Final Advice and Future Directions

  • Prioritize Evaluation:
    • Start by creating sample inputs and ideal outputs, then build evaluation methods to measure progress and identify issues.
    • Focus on creating a gold standard dataset, even if it’s small, to guide evaluation and refinement.
  • Read, Build, and Share:
    • Read: Engage with high-quality resources and articles that distill key concepts and best practices.
    • Build: Get hands-on experience by building demos and experimenting with LLMs to understand their capabilities and limitations.
    • Share: Contribute to the community by sharing your experiences, insights, and code to accelerate learning and adoption.
  • Focus on Iterative Improvement:
    • Embrace a process of validated iterative improvement, similar to gradient descent in optimization.
    • LLMs introduce complexity and uncertainty, but the fundamental principles of building complex systems remain the same: make small, validated steps toward improvement.
    • Key Elements: Data, experimentation, operationalization, and rapid deployment to production.

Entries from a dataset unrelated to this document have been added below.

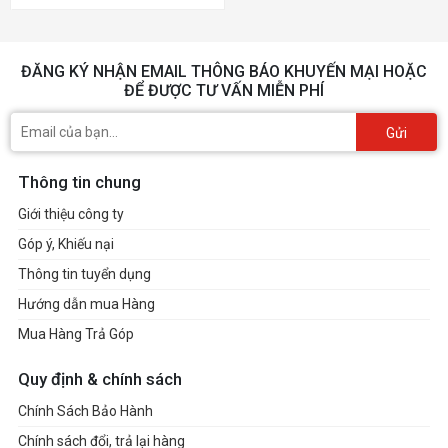
ĐĂNG KÝ NHẬN EMAIL THÔNG BÁO KHUYẾN MẠI HOẶC
ĐỂ ĐƯỢC TƯ VẤN MIỄN PHÍ
Gửi
Thông tin chung
Giới thiệu công ty
Góp ý, Khiếu nại
Thông tin tuyển dụng
Hướng dẫn mua Hàng
Mua Hàng Trả Góp
Quy định & chính sách
Chính Sách Bảo Hành
Chính sách đổi, trả lại hàng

    • Focus on iterative experimentation and building evaluation frameworks to guide development toward user-centric solutions.
      • Zero-to-One Mentality: Break down the problem into smaller, manageable chunks and iteratively improve each component.
  • The Future of Knowledge Access:
    • LLMs have the potential to make knowledge more accessible, personalized, and useful.
    • Example: Memory extenders and personal Memex systems.
    • LLMs will transform how we interact with information, socialize, and carry out our daily lives.


  • The report and this discussion highlight the essential lessons learned from a year of building with LLMs.
  • Key Takeaways:
    • Data Literacy: Prioritize understanding and working with data as a foundational skill.
    • Evaluation: Make evaluation a core part of the development process, focusing on human-in-the-loop methods and iterative refinement.
    • Systems Thinking: Build end-to-end systems that go beyond model focus, considering aspects like prompt design, context construction, and evaluation frameworks.
    • Process over Tools: Focus on developing robust processes and methodologies rather than relying solely on tools.
    • User-Centricity: Design applications with user needs in mind, prioritizing trust, feedback, and iterative improvement.
  • The future of LLMs is bright, with the potential to transform how we interact with information and build intelligent software.